Stained fingers and thighs

The early stage of the jam season is all dark fruit.  In the last week I have pitted 4 kilos of cherries and murked about with several kilos of mulberries.  Dark purple juice all over my hands, down my arms and over my thighs for hours on end.  It is a lot less erotic than it sounds.  It takes days to wear off.   I look grimy and the acid is not great for the skin.  The jam is good, though.  Back to a dry season and the fruit quality is up.


Mmmm, cherries.

In other news, the oldest monster had her first sleepover last night.  The husb. and I nearly died laughing as we fielded a series of questions and comments from the guest and Monster1 after the official bed time.

Apparently they were having trouble going to sleep and they trialed a number of remedies including changing beds, reading in bed, turning out lights, turning on lights and reading again, etc.  At no time did it occur to them to stop talking to each other.  We did suggest it.  Really, we did.

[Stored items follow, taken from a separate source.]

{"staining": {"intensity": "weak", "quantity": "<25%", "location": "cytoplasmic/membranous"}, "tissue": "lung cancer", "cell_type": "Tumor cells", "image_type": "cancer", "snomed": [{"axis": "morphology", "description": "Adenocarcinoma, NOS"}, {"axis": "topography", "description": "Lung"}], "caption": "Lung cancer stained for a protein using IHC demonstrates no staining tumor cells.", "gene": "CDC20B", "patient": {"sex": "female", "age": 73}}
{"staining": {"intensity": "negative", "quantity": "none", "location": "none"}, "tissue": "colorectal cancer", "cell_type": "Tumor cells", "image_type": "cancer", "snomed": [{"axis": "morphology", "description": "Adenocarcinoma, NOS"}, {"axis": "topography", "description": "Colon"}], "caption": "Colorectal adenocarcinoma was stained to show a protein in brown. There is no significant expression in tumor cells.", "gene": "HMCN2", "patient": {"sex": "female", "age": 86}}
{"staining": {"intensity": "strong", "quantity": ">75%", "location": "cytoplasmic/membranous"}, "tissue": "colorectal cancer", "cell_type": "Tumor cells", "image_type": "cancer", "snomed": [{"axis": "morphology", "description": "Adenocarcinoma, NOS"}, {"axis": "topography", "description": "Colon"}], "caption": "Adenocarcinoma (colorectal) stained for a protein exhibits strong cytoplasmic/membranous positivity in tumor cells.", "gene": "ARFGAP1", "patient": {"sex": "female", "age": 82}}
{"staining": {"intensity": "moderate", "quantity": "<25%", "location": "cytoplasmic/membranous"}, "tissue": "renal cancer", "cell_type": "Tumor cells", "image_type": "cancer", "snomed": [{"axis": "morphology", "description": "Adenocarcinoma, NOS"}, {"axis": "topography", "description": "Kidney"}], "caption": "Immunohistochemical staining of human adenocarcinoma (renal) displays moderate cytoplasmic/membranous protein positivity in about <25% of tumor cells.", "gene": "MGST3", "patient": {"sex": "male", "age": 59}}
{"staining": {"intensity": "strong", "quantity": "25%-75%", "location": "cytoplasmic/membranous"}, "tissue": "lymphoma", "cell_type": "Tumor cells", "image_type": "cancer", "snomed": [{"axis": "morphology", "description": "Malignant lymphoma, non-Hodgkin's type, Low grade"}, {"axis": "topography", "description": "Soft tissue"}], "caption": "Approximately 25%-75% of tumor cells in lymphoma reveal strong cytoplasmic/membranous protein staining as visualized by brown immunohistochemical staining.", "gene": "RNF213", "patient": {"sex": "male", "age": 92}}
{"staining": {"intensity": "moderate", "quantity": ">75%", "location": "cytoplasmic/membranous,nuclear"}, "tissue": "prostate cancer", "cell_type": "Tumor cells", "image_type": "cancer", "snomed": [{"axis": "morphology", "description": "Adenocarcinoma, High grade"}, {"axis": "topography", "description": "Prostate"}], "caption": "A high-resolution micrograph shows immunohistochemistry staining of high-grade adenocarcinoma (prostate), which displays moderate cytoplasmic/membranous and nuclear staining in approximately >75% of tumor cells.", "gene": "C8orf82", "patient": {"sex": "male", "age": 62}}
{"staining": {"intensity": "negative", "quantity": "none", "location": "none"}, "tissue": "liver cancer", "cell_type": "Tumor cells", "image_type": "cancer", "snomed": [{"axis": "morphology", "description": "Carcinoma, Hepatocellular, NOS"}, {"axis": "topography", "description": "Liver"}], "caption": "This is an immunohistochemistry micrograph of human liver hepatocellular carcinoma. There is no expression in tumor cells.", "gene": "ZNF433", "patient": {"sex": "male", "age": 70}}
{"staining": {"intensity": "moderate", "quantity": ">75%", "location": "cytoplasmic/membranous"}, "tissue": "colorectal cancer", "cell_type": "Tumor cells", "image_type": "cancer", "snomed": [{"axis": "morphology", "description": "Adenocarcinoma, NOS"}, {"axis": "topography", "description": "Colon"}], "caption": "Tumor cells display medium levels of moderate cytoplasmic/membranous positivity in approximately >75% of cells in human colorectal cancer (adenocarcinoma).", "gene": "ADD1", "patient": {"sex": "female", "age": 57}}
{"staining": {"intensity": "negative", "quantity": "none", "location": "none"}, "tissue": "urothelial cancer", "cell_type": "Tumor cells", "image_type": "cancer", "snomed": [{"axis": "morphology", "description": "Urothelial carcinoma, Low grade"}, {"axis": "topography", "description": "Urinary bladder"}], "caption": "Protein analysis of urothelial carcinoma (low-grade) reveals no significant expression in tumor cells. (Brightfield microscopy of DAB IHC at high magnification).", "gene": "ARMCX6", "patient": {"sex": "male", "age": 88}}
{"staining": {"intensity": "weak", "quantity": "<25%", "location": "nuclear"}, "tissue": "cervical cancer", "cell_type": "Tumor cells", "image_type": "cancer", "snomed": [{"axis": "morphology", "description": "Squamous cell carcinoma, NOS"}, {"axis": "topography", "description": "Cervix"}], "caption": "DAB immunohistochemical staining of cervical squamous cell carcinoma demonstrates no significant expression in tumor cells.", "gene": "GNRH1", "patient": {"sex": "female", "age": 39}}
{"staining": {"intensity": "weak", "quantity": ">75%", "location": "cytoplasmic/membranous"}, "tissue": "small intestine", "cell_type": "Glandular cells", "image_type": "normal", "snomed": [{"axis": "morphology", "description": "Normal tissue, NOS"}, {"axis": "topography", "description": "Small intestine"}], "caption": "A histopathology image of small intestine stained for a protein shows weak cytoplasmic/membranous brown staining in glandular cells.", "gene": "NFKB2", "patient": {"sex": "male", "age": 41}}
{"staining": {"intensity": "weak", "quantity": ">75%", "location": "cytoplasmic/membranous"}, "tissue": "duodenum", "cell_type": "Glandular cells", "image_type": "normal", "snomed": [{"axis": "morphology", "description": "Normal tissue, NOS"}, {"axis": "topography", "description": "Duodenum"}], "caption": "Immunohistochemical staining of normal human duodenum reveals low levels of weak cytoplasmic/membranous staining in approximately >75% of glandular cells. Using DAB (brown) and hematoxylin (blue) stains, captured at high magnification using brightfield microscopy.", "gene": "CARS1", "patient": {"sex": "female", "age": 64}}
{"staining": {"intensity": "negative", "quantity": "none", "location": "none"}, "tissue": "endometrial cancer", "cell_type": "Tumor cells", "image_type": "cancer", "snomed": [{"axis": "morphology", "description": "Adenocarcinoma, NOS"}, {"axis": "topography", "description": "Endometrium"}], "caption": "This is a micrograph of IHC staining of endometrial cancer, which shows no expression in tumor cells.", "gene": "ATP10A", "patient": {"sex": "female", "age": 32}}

Meanwhile, their upsie-downie-ness and discussion kept Monster2 awake.  The poor little mite felt very left out from the bigger girls (though technically she is quite a bit bigger than both of the others).

We finally got a result at 10pm when we went for the old fashioned method of threatening the girls with moving Monster1 to the lounge room if they didn't stop nattering and get to sleep.

They were up pretty nippily this morning so I harnessed the adrenal rush and had all three out picking berries by 8.30 am.

Monster2 paid the heaviest toll.  She started her afternoon nap at 10.30 am on the sofa. She couldn't face lunch even though it included a salami sandwich (heavens to Betsy - a Christmas miracle).  We just decanted her from the sofa to bed to finish the job.  She was snoozing again through dinner time.  She will probably need an extra apple for breakfast tomorrow.

[Late breaking news - Monster2 is sporting a jaunty new virus, hence her sluggedlyness.]